Not so in the formula of black Magic. Reuvens, speaking of the two rituals of Magic of the Anastasi collection, remarks that they

Undeniably form the most instructive commentary upon the Egyptian mysteriesattributed to Jamblichus, and the best pendant to that classical work, for understanding the thaumaturgy of the philosophical sects, thaumaturgy based on ancient Egyptian religion. According to Jamblichus, thaumaturgy was exercised by the ministry of secondary genii.[474]

Reuvens closes with a remark which is very suggestive and is very important to the Occultists who defend the antiquity and genuineness of their documents, for he says:

All that he [Jamblichus] gives out as theology we find as history in our papyri.

But then how deny the authenticity, the credibility, and, beyond all, the trustworthiness of those classical writers, who all wrote about Magic and its Mysteries in a most worshipful spirit of admiration and reverence? Listen to Pindarus, who exclaims:

Happy he who descends into the grave thus initiated, for he knows the end of his life and the kingdom[475] given by Jupiter.[476]

Or to Cicero:

Initiation not only teaches us to feel happy in this life, but also to die with better hope.[477]

Plato, Pausanias, Strabo, Diodorus and dozens of others bring their evidence as to the great boon of Initiation; all the great as well as the partially-initiated Adepts, share the enthusiasm of Cicero.
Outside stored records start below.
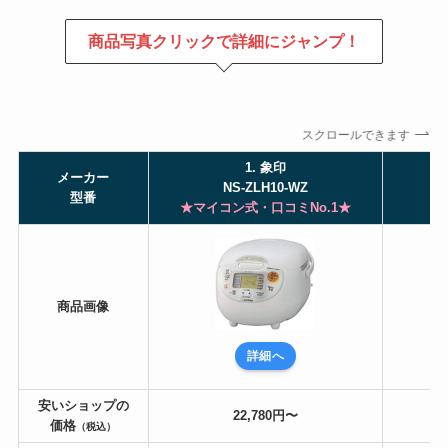
商品写真クリックで詳細にジャンプ！
スクロールできます
1. 象印
メーカー
NS-ZLH10-WZ
型番
★マイコン式・口コミNo.1★
商品画像
詳細へ
安いショップの
22,780
円〜
価格
（税込）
Does not Plutarch, thinking of what he had learned in his initiation, console himself for the loss of his wife? Had he not obtained the certitude at the Mysteries of Bacchus that “the soul [spirit] remains incorruptible, and that there is a hereafter”?... Aristophanes went even farther: “All those who participated in the Mysteries,” he says, “led an innocent, calm, and holy life; they died looking for the light of the Eleusinian Fields [Devachan], while the rest could never expect anything but eternal darkness [ignorance?].